• **Problem description**
Wherever the line with "camera: 40 degrees left, 5 degrees up" sits in the listing below, transcribe from it up to and including the line with "camera: 70 degrees left, 10 degrees up", exactly, and leave the remaining lines out.

• **Records shown**
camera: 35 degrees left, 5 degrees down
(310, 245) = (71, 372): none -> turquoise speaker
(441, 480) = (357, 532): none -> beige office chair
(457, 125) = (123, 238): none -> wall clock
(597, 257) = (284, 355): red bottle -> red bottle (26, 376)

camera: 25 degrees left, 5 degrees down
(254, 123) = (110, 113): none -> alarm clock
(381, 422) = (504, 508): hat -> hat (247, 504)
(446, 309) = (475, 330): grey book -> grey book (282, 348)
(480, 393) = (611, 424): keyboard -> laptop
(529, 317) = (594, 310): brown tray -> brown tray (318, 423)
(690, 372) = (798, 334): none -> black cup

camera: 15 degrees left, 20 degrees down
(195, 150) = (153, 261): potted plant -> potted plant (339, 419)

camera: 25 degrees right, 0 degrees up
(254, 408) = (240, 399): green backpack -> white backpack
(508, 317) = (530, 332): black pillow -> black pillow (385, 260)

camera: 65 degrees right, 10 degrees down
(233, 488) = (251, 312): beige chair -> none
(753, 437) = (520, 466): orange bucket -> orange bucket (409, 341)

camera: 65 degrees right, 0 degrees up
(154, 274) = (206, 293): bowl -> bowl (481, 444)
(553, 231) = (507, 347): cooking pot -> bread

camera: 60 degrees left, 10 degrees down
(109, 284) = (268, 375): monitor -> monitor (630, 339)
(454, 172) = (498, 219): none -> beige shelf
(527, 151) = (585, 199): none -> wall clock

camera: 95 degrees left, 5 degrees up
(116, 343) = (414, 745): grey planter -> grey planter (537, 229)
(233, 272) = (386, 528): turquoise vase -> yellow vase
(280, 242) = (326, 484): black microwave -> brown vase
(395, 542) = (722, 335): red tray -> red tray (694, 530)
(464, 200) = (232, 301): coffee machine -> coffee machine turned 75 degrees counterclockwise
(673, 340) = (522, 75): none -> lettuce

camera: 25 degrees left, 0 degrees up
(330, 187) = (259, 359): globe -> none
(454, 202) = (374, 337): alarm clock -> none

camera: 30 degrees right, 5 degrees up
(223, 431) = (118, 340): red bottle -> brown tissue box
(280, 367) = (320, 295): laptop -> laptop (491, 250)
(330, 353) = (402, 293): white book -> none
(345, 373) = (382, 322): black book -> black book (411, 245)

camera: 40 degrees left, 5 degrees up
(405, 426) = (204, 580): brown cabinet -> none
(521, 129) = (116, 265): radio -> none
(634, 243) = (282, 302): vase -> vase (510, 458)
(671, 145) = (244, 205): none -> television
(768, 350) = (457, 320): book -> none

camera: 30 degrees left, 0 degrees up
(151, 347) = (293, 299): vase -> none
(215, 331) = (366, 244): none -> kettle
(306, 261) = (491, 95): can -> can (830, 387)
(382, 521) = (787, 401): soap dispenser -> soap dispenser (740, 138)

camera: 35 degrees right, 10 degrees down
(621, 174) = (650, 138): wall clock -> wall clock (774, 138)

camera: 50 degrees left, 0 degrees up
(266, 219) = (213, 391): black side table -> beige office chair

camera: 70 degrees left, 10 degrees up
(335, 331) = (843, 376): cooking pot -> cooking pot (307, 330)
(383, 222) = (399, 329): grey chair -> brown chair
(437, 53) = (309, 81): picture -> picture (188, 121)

• **Response to this exercise**
camera: 40 degrees left, 5 degrees up
(405, 426) = (204, 580): brown cabinet -> none
(521, 129) = (116, 265): radio -> none
(634, 243) = (282, 302): vase -> vase (510, 458)
(671, 145) = (244, 205): none -> television
(768, 350) = (457, 320): book -> none

camera: 30 degrees left, 0 degrees up
(151, 347) = (293, 299): vase -> none
(215, 331) = (366, 244): none -> kettle
(306, 261) = (491, 95): can -> can (830, 387)
(382, 521) = (787, 401): soap dispenser -> soap dispenser (740, 138)

camera: 35 degrees right, 10 degrees down
(621, 174) = (650, 138): wall clock -> wall clock (774, 138)

camera: 50 degrees left, 0 degrees up
(266, 219) = (213, 391): black side table -> beige office chair

camera: 70 degrees left, 10 degrees up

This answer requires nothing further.